Apart from the regulatory focus, and in response to the impact of the pandemic on corporate entities, companies are renewing their focus on risk management. An integral part of this process is compliance risks. As I see it, the legal and compliance risk analysis is one component of an overall enterprise risk management process.
Enterprise risk management is a broad process that takes into account a variety of risks to an organization – for example, a pandemic, a natural disaster (e.g. earthquake, hurricane or flooding) or other “Act of God” could cause serious disruption to a company’s operations and have a severe economic impact on the business. Companies are devoting more attention to these issues, and rightfully so, given the impact that such occurrences can have.
COVID-19 has underscored the importance of enterprise risk management. Many companies conduct an ERM assessment by soliciting input from key functions throughout the organization in order to provide a specific perspective. Some companies have a formalized procedure for conducting this analysis, while other companies secure informal input. Given the importance of this analysis, companies need to devote more attention to securing reliable information, rather than just off-the-cuff, informal opinions from key functions.
To bring some rigor to the process, a specific set of questions and parameters needs to be adopted so that everyone involved in the process is speaking the same language. I have seen risk managers sift through a set of opinionated response to try to score and make sense of the responses as the basis for a formal risk management assessment.
Compliance risks is just one of many risks that a company faces in today’s global economy. The impact of an FCPA investigation and enforcement action is certainly significant but pales in comparison to COVID-19 and the severe damage resulting to many companies that were unable to operate, or had to continue its operations with major adjustments or limitations.
I am not belittling legal and compliance risks but in the face of environmental disasters and other catastrophic events, legal and compliance risks, which should be assessed, need to be weighted by a healthy perspective on impact to an organization.
An accurate ERM process is critical for any organization. Based on the ERM analysis, companies have to develop contingency plans and take affirmative steps to mitigate risks. For example, if a company manufactures a key component in one location which may be subject to weather events, risk managers have to identify alternative solutions for a weather event impact on such manufacturing. COVID-19 uncovered a vast set of supply chain and distribution risks that company’s face. As a result, companies are now reassessing their ERM procedures to develop appropriate contingency and crisis management problems.

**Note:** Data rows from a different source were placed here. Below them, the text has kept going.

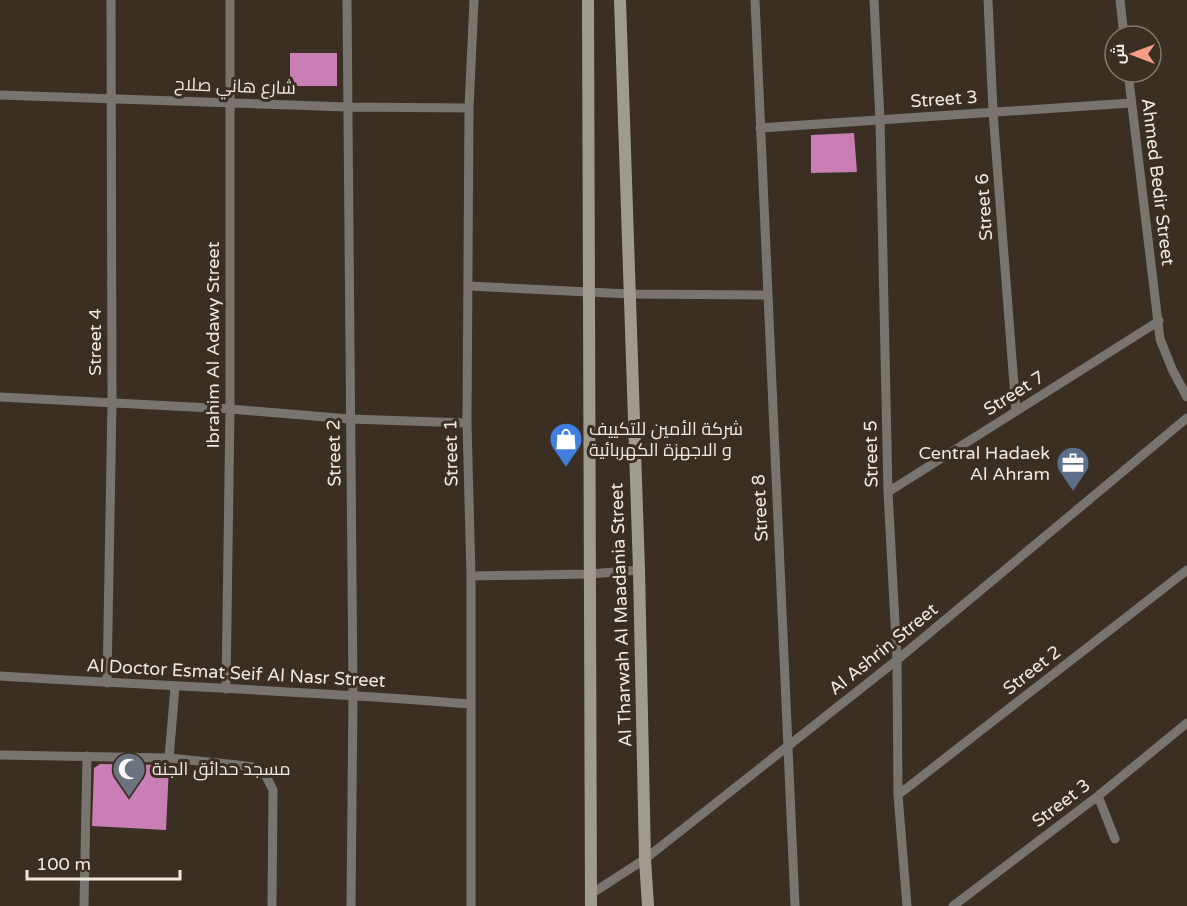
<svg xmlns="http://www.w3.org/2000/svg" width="1187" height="906" viewBox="0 0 1187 906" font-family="'Varela Round',Cairo,sans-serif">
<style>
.building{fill:#ca7eb6}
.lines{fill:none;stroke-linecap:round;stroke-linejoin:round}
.street{stroke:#79756e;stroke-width:9}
.secondary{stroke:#a19b8f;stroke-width:12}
.labels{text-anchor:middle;stroke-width:6;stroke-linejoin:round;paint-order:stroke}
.street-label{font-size:18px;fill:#efe8df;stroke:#3a2f22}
.poi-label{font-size:18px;fill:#efe8df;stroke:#3a2f22;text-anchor:start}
</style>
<rect width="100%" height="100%" fill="#3a2f22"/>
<path class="building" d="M290,53H337V86H290Z
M854,133L857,172L811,173V135Z
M100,764L169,765L166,830L92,826L94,768Z"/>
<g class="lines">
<path class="street" d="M347,0L353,694L351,906
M755,0L795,906
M874,0L880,120L888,492L897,660L898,795L907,906
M988,0L993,112L1016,411
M1120,0L1124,36
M1128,72L1160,339L1172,369L1187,397
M0,95L347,107L469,108
M760,128L1131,103
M468,286L629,294L767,295
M0,397L230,409L350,419L467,423
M888,492L1159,321
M471,576L590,574L639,570
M0,676C157,686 314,691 470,704
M107,683L112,403L111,0
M226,689L230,409V0
M0,755L169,758L238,765L253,767L266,776L273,790L272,906
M169,758L175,687
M898,795L1187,570
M1098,796L1115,839
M591,894L645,859L897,660L1187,418
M84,906L87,756
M471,906V576L467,423L469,108L474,0
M953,906L1098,796L1187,723"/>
<path class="secondary" d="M588,0L591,906
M620,0L639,570L645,859L648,906"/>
</g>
<defs>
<g id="shop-pin" transform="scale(1.725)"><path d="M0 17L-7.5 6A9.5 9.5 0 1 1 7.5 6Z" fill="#3f7fe0" stroke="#3a2f22"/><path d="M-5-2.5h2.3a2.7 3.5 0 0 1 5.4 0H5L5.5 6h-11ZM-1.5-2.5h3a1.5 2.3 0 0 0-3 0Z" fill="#fff"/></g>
<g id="office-pin" transform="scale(1.725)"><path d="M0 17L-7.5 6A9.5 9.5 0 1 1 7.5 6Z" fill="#5c6f8a" stroke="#3a2f22"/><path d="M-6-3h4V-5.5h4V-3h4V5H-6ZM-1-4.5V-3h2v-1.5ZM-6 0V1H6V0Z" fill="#fff"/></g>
<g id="mosque-pin" transform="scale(1.725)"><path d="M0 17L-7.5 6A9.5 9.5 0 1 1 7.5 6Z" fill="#6b7280" stroke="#3a2f22"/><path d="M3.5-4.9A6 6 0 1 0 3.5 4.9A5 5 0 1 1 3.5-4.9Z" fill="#fff"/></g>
</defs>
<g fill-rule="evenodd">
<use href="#shop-pin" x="566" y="439"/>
<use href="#office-pin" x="1073" y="463"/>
<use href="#mosque-pin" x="129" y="769"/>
</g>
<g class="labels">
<g class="street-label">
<text transform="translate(235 86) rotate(2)" y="6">شارع هاني صلاح</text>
<text transform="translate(944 99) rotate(-4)" y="6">Street 3</text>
<text transform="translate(1158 182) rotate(83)" y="6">Ahmed Bedir Street</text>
<text transform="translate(984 207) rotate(-94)" y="6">Street 6</text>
<text transform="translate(95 342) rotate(-90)" y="6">Street 4</text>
<text transform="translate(213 345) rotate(-90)" y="6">Ibrahim Al Adawy Street</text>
<text transform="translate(1014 393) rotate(-32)" y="6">Street 7</text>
<text transform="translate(334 453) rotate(-91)" y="6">Street 2</text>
<text transform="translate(451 453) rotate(-91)" y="6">Street 1</text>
<text transform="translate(871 454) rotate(-91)" y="6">Street 5</text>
<text transform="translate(760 508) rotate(-93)" y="6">Street 8</text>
<text transform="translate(621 615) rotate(-92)" y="6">Al Tharwah Al Maadania Street</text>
<text transform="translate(883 649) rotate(-39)" y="6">Al Ashrin Street</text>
<text transform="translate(1032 670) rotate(-38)" y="6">Street 2</text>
<text transform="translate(236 673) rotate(3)" y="6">Al Doctor Esmat Seif Al Nasr Street</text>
<text transform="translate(1061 803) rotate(-37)" y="6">Street 3</text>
</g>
<g class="poi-label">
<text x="589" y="435">شركة الأمين للتكييف<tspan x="589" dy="21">و الاجهزة الكهربائية</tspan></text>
<text x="1050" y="459" text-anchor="end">Central Hadaek<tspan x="1050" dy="21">Al Ahram</tspan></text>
<text x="152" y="775">مسجد حدائق الجنة</text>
</g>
</g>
<g transform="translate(1133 54) rotate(270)"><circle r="28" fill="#3a2f22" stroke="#82796e" stroke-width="1.5"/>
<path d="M0-4.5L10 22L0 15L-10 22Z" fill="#f49e87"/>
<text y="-9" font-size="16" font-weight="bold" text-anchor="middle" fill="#efe8df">ش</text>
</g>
<path d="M27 870v9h153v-9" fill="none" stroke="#efe8df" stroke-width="3"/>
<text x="36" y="870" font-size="18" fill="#efe8df" stroke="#3a2f22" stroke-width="4.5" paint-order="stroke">100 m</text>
</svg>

In response to recent events and economic disruptions, organizations have to revisit their ERM process and adopt a more accurate and robust process. Compliance professionals can be very helpful to this process. Compliance officers are familiar with risk, mitigation and gap analysis processes and their expertise should be incorporate into the improvement of an organization’s ERM risk management. Bringing risk expertise together in an organization is a critical and important initial step before responsive critical response strategies can be developed.